Two examples from my experience leave me wondering….What is to be gained and what is to be risked by throwing the doors open to contributions of a collective crowd in Wikipedia?  I have two acquaintances with specific interest in a special knowledge set that surpasses many experts: one a naturalist, the other passionate about local history. Neither attained formal education in their area of interest, yet both are sought by experts in academia and the community for their specific depth of understanding. With some familiarity with Wikipedia, these self-taught experts have the potential to contribute valuable knowledge to Wikipedia’s collective body of knowledge, a gift they could not otherwise easily share through traditional publishing channels. To complete my practical task this week of editing a Wikipedia entry, I sought the help of my informally educated local history acquaintance, asking him to suggest some lesser known published sources to augment a Wikipedia local history page. With his suggestions I inserted the suggested sources in the Wikipedia article. After spending an hour familiarizing myself with Wikipedia edits, I concluded that with a few hours acquainting oneself with Wikipedia, anyone willing, even those with obscure, informally recognized specialized knowledge sets, can add to this invaluable collective body of knowledge.  A wonderful gift to us all!

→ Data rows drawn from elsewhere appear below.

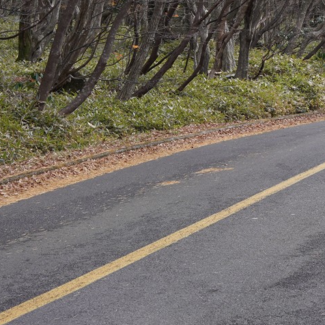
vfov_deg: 13.7
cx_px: 490
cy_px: -27
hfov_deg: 13.2
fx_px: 1328
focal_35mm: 125
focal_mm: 35
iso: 100
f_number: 5
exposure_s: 1/100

While reading Sook’s article, How and Why do College Students Use Wikipedia I found agreement with my experience.  In reference service, I find an early visit to the related Wikipedia page is rewarded in three ways: it provides background information to ‘prime the pump’, it offers clues for additional search terms, and provides links to sites that will be accepted as more authoritative and credible. It is the final reason that gives me pause to ponder … Is Wikipedia such an unreliable information source that it must be avoided or verified?  As Sook indicated, even traditional, published encyclopaedias, although accepted as reliable, may not be so, “… according to Fallis, people tend to overestimate the reliability of traditional encyclopaedias as they stress accuracy of their sources.”   If sources we perceive to be authoritative information are not always so, then perhaps our perception that Wikipedia is non-authoritative is also incorrect. In fact as communicated in Sook’s article, “a previous study by (Chesney 2006) showed that experts found Wikipedia articles to be more credible than did non-experts.”  As communicated in this week’s reading, considering Wikipedia’s popular use and its relatively accurate and credible information, it’s time to consider a change in attitude and approach to this well adopted resource.  It seems unfortunate and unfair to continue to refuse Wikipedia as a source, hindering student use of Wikipedia for undergrad research.  In the article Sook suggested that the academic community consider ways to improve the information quality of Wikipedia by inserting academic library articles and sources into Wikipedia and flagging and improving articles. The inclusion of library sources and participation of the academic community in the building and maintenance of Wikipedia is encouraging and hopeful for the potential benefit of Wikipedia and collective knowledge.

References:

Sook, L. (2009). How and why do college students use Wikipedia? Journal of the American Society for Information Science and Technology, 60(11), 2189-2202.